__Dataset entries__
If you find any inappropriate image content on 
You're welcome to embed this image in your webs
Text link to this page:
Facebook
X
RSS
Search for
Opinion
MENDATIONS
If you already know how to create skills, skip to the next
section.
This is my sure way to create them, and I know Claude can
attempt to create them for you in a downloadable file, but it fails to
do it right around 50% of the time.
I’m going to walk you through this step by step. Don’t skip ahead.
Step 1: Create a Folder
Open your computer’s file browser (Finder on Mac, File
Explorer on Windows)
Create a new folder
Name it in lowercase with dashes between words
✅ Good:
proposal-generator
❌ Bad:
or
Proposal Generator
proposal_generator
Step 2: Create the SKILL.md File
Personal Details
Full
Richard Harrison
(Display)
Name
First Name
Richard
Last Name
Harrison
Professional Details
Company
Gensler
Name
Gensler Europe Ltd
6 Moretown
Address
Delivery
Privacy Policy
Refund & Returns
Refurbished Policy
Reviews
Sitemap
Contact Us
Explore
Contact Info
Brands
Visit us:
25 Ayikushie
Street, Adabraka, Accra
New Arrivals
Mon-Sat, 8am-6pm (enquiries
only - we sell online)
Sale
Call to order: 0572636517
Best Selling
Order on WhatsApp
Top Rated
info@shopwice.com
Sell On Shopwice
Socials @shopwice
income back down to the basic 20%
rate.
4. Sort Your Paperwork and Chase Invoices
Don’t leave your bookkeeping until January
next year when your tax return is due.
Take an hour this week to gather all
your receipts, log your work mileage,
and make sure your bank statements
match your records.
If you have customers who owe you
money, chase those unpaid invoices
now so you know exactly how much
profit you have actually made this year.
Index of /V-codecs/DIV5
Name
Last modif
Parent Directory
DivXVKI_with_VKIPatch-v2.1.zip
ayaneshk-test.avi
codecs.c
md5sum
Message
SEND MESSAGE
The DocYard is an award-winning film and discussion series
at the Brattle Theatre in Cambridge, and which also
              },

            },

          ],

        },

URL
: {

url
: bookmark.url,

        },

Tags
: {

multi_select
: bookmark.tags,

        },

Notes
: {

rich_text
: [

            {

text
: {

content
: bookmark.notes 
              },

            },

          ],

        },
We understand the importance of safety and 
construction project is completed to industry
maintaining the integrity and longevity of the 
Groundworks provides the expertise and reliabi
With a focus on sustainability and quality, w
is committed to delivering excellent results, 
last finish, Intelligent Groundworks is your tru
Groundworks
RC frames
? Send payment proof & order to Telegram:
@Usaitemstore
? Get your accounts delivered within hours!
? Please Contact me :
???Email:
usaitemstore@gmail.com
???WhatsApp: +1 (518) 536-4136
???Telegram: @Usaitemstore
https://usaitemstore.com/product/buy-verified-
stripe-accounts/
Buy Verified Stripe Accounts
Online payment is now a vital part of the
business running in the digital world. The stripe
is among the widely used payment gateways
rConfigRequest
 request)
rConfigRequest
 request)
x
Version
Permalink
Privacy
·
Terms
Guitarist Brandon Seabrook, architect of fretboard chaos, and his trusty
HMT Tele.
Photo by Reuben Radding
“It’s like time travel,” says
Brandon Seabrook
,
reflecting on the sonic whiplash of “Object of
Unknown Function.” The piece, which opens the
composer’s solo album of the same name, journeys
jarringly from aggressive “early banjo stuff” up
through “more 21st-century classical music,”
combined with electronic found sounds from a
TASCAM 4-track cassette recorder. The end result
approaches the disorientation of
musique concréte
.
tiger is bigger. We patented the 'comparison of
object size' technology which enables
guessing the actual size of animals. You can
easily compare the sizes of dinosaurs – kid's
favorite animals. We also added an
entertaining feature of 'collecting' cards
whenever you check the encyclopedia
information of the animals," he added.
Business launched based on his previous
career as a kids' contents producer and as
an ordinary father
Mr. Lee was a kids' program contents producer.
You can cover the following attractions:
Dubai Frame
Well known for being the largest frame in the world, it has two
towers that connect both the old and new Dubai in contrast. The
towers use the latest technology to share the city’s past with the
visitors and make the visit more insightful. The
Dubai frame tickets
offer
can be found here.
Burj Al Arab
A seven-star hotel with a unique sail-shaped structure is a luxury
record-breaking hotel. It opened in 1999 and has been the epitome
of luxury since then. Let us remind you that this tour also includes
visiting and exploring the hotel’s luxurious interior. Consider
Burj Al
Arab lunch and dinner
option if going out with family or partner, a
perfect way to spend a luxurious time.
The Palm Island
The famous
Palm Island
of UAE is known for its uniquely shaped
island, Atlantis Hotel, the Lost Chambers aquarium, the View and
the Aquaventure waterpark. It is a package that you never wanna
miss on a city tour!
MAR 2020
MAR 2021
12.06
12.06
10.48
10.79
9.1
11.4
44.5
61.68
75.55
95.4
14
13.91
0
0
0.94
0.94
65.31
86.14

__WHAT IS EXPECTED__
In the entries above, count the lines that include "tour" and write nothing but that number.

__RESPONSE FOR THIS EXERCISE__
2